● Task goal: Every line below between the line holding "36. [Clickjacking Periscope.tv" and the line holding "37. [Following links", inclusive, should be repeated exactly, and all other lines omitted.

● Entries taken from a collection:

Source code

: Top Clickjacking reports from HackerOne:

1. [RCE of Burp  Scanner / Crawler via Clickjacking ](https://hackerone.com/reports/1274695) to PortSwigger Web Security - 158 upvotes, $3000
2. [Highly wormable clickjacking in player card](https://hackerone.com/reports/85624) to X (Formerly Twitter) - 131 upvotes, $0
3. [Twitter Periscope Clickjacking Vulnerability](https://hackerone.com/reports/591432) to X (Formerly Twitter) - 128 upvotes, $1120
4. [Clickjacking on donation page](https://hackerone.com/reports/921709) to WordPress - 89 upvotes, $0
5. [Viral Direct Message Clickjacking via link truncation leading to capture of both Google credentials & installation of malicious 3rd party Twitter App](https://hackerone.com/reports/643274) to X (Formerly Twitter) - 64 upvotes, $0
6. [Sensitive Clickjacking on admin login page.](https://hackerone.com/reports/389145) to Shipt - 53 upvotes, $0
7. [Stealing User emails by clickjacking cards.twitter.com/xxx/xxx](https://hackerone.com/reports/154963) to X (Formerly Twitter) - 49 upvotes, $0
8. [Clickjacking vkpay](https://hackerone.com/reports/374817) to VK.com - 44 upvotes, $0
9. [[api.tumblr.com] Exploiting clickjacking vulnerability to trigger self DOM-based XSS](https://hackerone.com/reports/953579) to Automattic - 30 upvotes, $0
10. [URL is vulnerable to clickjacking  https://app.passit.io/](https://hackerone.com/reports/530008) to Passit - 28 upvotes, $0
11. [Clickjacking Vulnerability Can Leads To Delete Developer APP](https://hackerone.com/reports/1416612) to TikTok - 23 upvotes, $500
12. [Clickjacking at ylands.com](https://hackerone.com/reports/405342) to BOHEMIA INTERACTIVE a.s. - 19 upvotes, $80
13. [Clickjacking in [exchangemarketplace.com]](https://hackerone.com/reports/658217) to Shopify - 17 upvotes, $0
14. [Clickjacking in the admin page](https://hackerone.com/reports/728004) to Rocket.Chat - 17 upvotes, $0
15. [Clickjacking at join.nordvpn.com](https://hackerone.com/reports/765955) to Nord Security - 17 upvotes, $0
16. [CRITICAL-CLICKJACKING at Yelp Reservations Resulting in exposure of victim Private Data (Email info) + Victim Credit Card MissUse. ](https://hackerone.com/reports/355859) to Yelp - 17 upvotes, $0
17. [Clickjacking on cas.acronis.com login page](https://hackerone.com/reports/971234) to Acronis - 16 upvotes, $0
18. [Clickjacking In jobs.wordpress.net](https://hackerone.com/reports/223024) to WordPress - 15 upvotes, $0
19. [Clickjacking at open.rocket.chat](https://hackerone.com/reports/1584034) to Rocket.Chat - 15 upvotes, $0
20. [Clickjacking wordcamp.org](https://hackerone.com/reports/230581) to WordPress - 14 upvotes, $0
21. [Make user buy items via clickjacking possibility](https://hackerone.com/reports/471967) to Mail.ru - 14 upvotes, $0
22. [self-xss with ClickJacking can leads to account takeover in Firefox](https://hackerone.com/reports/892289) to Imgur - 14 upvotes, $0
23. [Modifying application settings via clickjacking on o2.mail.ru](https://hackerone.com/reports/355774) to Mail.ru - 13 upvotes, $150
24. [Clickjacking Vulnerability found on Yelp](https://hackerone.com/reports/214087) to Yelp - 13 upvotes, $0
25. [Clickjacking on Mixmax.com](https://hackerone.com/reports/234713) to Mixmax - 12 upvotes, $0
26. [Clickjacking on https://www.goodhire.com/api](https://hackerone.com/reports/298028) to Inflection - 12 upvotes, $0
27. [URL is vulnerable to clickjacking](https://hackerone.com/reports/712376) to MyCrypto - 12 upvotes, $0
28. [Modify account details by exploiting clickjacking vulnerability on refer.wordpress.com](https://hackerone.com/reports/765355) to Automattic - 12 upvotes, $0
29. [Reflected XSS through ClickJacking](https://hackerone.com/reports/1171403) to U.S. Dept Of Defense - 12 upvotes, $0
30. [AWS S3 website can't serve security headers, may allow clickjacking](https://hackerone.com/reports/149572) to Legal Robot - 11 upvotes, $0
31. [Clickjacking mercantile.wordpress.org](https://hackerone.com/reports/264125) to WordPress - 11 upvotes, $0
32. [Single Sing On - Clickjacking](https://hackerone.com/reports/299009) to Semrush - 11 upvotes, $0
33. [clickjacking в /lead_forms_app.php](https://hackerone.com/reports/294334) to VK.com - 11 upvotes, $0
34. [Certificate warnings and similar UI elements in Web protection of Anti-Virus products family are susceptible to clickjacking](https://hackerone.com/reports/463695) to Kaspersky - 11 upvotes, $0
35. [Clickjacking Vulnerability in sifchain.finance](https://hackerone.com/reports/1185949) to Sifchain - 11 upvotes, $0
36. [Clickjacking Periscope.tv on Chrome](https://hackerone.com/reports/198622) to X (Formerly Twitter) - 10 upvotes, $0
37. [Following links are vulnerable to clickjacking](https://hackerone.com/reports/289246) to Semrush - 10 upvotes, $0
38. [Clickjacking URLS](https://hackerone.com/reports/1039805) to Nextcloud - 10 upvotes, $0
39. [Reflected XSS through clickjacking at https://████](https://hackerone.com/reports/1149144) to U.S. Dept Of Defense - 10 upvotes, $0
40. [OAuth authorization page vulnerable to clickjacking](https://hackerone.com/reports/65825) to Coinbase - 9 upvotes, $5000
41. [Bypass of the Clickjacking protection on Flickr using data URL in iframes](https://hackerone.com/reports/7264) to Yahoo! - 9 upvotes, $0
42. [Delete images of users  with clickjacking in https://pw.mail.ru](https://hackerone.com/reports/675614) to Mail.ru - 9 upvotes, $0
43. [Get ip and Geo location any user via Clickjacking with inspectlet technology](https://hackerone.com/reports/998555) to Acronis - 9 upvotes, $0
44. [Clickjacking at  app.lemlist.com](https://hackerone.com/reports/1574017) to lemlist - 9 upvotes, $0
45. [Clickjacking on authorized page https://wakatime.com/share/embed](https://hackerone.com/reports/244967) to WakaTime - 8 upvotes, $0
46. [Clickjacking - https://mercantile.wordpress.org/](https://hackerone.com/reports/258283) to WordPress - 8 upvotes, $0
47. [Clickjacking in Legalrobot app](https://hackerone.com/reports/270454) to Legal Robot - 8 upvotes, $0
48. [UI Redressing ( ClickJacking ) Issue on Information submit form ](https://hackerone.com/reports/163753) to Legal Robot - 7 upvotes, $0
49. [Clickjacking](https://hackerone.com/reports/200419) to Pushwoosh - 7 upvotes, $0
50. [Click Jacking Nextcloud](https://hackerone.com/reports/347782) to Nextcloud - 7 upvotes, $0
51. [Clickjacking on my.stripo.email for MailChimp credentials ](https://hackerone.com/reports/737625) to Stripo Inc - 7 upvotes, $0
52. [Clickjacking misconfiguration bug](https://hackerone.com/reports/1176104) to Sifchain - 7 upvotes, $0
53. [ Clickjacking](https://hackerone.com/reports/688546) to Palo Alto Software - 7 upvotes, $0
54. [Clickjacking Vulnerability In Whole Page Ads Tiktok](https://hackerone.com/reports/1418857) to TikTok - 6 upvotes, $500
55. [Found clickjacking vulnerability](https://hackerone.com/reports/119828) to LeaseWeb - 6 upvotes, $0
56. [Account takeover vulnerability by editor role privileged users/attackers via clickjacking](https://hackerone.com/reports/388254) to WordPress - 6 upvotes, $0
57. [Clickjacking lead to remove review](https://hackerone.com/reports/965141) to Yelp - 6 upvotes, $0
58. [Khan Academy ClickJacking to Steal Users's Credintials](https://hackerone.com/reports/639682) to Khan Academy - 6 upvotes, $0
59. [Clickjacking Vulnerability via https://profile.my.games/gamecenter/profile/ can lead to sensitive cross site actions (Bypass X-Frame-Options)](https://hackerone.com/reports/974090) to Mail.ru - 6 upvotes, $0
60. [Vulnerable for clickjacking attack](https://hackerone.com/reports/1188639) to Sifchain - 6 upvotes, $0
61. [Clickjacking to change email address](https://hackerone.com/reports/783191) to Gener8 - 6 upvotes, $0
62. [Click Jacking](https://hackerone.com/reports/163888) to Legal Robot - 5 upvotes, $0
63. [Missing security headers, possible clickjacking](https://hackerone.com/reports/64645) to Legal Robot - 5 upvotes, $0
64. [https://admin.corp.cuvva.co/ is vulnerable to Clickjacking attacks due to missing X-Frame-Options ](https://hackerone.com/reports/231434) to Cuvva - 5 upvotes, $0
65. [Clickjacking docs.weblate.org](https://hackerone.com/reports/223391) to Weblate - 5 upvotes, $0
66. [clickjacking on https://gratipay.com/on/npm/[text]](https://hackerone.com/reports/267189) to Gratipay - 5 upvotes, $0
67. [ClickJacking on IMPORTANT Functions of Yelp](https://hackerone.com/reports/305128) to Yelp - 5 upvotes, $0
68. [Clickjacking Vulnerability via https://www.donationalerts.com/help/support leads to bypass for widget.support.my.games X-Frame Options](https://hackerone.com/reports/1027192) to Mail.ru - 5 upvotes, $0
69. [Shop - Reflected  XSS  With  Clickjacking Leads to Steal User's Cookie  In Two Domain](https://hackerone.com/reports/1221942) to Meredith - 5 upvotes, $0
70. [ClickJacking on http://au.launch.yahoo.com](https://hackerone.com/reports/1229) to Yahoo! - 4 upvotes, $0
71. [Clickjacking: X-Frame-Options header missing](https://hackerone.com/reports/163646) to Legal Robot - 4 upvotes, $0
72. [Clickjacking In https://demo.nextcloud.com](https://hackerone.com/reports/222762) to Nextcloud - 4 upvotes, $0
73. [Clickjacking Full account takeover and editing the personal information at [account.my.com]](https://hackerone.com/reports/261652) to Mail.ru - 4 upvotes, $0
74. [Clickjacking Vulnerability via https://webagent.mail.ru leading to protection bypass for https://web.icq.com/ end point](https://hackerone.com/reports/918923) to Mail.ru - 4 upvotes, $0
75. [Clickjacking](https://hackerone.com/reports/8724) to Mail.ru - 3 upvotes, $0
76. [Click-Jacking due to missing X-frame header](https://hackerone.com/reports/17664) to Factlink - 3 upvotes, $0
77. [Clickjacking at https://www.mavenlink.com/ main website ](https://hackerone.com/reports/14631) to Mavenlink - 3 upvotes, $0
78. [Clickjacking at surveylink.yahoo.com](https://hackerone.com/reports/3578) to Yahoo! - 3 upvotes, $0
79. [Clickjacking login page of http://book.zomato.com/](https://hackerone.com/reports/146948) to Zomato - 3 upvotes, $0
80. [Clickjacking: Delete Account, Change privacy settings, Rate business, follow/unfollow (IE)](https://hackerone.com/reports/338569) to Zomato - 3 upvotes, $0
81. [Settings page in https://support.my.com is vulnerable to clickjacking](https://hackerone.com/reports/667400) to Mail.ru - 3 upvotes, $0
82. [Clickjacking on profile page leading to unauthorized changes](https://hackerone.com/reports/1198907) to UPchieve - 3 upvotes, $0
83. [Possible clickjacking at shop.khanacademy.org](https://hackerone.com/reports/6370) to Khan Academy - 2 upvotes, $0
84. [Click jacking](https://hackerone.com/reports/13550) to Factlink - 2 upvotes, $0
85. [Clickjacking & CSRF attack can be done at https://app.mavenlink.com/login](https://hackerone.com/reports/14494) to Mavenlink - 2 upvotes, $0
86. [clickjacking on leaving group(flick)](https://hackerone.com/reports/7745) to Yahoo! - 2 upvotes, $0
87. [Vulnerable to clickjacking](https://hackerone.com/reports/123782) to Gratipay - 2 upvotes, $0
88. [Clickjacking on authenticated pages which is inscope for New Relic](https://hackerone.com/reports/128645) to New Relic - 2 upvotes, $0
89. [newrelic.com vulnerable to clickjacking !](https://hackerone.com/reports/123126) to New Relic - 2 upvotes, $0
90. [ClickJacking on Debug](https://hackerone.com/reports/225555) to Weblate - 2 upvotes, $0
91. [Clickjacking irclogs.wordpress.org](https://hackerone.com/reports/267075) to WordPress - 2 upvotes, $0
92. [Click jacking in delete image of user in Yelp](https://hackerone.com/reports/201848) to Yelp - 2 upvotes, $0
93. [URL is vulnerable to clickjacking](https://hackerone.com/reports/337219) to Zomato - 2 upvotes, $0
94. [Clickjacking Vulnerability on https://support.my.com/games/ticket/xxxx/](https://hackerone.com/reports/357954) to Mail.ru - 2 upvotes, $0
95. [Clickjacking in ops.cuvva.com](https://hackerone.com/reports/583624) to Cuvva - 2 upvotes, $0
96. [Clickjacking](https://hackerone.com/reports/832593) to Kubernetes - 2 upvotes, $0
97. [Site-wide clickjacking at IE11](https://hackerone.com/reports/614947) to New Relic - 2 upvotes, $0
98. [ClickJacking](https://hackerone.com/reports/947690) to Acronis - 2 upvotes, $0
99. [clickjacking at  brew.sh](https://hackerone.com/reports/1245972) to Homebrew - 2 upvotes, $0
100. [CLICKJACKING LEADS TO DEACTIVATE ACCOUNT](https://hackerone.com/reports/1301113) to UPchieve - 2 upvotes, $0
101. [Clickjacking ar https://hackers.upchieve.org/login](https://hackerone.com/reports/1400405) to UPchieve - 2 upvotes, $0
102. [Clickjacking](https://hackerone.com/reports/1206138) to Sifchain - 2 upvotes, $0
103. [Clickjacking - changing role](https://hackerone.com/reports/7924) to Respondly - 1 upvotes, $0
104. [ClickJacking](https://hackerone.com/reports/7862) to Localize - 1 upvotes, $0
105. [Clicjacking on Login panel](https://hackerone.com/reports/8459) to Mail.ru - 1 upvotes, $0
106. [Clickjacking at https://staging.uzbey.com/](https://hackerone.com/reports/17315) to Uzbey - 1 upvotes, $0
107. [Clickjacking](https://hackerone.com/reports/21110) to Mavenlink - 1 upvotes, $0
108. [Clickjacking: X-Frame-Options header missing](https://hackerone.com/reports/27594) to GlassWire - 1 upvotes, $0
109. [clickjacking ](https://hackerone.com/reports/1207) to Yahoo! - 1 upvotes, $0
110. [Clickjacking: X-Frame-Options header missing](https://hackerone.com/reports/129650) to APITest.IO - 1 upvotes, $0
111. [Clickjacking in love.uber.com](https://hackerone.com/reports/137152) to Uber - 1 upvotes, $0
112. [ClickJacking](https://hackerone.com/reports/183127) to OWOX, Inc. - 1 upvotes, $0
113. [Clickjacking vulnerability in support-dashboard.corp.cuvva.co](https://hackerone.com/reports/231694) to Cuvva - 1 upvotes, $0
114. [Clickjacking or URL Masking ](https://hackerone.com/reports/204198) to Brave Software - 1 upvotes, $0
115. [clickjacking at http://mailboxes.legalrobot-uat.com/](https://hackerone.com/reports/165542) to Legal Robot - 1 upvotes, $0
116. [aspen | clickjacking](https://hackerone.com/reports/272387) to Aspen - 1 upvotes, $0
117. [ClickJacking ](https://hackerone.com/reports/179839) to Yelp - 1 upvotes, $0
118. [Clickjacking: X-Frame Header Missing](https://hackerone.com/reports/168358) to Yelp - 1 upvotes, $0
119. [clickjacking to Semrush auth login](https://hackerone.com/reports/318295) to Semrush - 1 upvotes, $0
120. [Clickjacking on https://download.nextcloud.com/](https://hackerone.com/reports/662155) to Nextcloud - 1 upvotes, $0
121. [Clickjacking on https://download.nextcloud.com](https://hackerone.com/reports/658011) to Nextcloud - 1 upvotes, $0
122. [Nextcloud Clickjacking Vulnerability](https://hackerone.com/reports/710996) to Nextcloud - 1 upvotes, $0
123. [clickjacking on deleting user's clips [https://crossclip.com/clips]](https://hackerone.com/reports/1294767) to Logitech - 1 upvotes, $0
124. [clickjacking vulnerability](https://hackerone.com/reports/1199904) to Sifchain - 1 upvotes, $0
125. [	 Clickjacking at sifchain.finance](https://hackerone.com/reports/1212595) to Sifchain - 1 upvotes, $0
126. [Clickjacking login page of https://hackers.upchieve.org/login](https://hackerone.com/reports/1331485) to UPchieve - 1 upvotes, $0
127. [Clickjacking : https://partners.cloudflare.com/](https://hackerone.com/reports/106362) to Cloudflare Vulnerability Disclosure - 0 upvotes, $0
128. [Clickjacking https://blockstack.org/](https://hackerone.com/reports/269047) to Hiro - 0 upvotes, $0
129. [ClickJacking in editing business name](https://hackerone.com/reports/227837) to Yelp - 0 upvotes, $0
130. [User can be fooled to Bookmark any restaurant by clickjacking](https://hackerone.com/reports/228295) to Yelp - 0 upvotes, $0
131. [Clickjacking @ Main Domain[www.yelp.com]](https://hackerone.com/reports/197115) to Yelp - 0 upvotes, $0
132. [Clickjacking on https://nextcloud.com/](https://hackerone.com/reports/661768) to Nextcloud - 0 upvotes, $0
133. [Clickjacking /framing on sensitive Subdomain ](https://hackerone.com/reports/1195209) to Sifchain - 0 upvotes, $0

● Output of the exercise:
36. [Clickjacking Periscope.tv on Chrome](https://hackerone.com/reports/198622) to X (Formerly Twitter) - 10 upvotes, $0
37. [Following links are vulnerable to clickjacking](https://hackerone.com/reports/289246) to Semrush - 10 upvotes, $0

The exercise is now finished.